My yesterdays are always better than my todays. This I know for certain, but I haven't decided whether my todays are better than my tomorrows since I don't know how those are going to go yet. I usually spend a good portion of my todays creating a million different tomorrows until I realize I keep coming back to the one version that makes me curl up in my covers a little tighter, and before I know it, my ears start to pool with tears. My stream of consciousness floods into my stomach until a thick soup of desolate fears and doubts simmers inside of me and I become too full to eat anything anymore.
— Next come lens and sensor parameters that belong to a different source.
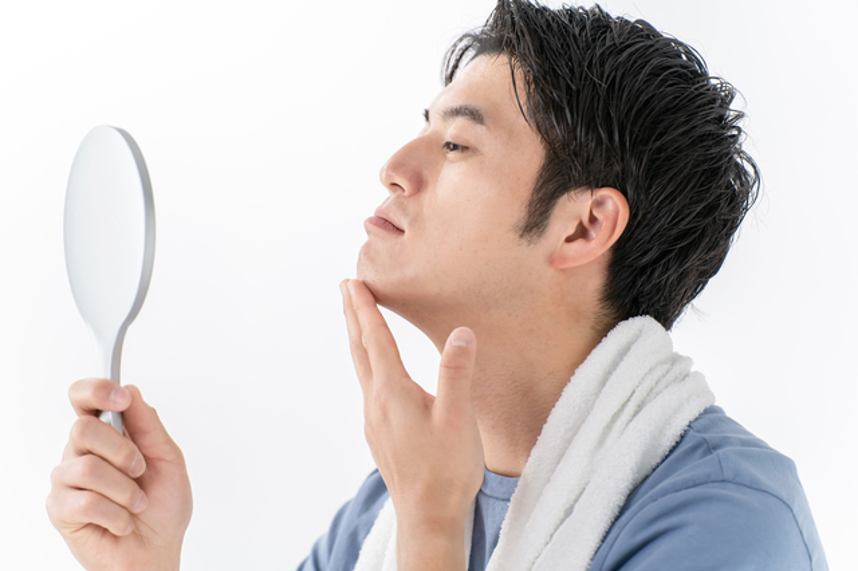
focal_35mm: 180
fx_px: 4288
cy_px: 286
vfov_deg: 7.6
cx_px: 429
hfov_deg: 11.4
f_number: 3.5
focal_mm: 180
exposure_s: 1/200
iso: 200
In fact, I feel like I don't want to eat anything ever again, but Dad cares about my well-being too much to let that happen. He'll let breakfast slide but not lunch, and I'll end up agreeing to eat leftover pasta from the night before. I really like second-day pasta. Mom reheats it in a frying pan which causes the peppers and onions in the sauce to caramelize and the resalted noodles to get slightly charred so that they have an extra bite to them. I eat my pasta in a bowl and stab three noodles at a time, making sure there is at least one onion or pepper with each bite. As I eat, I feel myself becoming hungry again and I finish all my pasta. When I'm done, I'm full but not full enough. So, I snoop around the pantry for something to fill me up. It's only when I'm halfway through my second bowl of Cocoa Puffs that I start to understand it is not my stomach that needs filling but something else, something that won't be satiated when I reach the bottom of the bowl. But I finish the cereal anyways.
Actually, I think my tomorrows are better than my todays. My tomorrows are usually not as bad as I think they're going to be, and that makes them even better, but it makes my todays so much worse. And that's a problem because my todays will eventually become my yesterdays and I don't want my yesterdays to feel like my todays. Because if my todays burn my yesterdays away and my tomorrows are replaced by todays, I will have nothing beautiful left to hold onto and nothing worth holding out for. Dad comes into my room. He tells me it's time for dinner and that Mom has made my favorite: cajun jambalaya. He kisses the top of my head and ruffles my hair before heading back downstairs. I feel a little better now, maybe even good. And when this today becomes a yesterday, I'll be glad to have this moment tucked safely away so that I may feel a little better again.